__Exercise description__
Below are records; quote them exactly from the first line through the line that contains "ith Israel. At".

__Available records__
##########

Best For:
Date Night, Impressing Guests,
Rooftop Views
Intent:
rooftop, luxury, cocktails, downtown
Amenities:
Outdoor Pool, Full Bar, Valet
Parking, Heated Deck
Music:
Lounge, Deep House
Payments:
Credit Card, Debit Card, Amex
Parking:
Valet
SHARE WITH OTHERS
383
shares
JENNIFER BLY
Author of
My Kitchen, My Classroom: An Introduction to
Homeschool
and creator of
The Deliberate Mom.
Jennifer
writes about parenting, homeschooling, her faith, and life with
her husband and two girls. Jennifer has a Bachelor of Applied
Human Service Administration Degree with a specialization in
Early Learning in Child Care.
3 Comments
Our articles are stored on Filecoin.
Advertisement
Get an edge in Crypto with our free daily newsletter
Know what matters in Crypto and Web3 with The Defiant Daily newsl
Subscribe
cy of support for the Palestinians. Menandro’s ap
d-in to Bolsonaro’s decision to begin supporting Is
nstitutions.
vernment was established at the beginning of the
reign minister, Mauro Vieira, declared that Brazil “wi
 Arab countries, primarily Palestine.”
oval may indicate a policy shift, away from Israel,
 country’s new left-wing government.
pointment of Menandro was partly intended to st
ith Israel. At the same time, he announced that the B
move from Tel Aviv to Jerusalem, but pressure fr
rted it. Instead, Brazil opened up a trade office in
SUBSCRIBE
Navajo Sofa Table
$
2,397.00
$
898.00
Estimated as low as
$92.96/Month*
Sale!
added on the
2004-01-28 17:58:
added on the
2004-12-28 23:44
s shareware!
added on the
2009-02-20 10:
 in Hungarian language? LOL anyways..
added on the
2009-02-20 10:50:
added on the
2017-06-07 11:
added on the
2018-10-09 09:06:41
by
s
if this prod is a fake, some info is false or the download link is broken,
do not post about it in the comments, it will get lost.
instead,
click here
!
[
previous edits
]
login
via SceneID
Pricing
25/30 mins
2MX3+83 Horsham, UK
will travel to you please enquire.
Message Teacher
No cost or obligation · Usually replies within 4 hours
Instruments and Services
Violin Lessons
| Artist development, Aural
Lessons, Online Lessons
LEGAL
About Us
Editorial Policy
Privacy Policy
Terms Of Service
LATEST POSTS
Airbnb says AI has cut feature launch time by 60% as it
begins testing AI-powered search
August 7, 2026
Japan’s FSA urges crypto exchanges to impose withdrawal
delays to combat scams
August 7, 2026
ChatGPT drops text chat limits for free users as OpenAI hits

##########

__Your response__
Best For:
Date Night, Impressing Guests,
Rooftop Views
Intent:
rooftop, luxury, cocktails, downtown
Amenities:
Outdoor Pool, Full Bar, Valet
Parking, Heated Deck
Music:
Lounge, Deep House
Payments:
Credit Card, Debit Card, Amex
Parking:
Valet
SHARE WITH OTHERS
383
shares
JENNIFER BLY
Author of
My Kitchen, My Classroom: An Introduction to
Homeschool
and creator of
The Deliberate Mom.
Jennifer
writes about parenting, homeschooling, her faith, and life with
her husband and two girls. Jennifer has a Bachelor of Applied
Human Service Administration Degree with a specialization in
Early Learning in Child Care.
3 Comments
Our articles are stored on Filecoin.
Advertisement
Get an edge in Crypto with our free daily newsletter
Know what matters in Crypto and Web3 with The Defiant Daily newsl
Subscribe
cy of support for the Palestinians. Menandro’s ap
d-in to Bolsonaro’s decision to begin supporting Is
nstitutions.
vernment was established at the beginning of the
reign minister, Mauro Vieira, declared that Brazil “wi
 Arab countries, primarily Palestine.”
oval may indicate a policy shift, away from Israel,
 country’s new left-wing government.
pointment of Menandro was partly intended to st
ith Israel. At the same time, he announced that the B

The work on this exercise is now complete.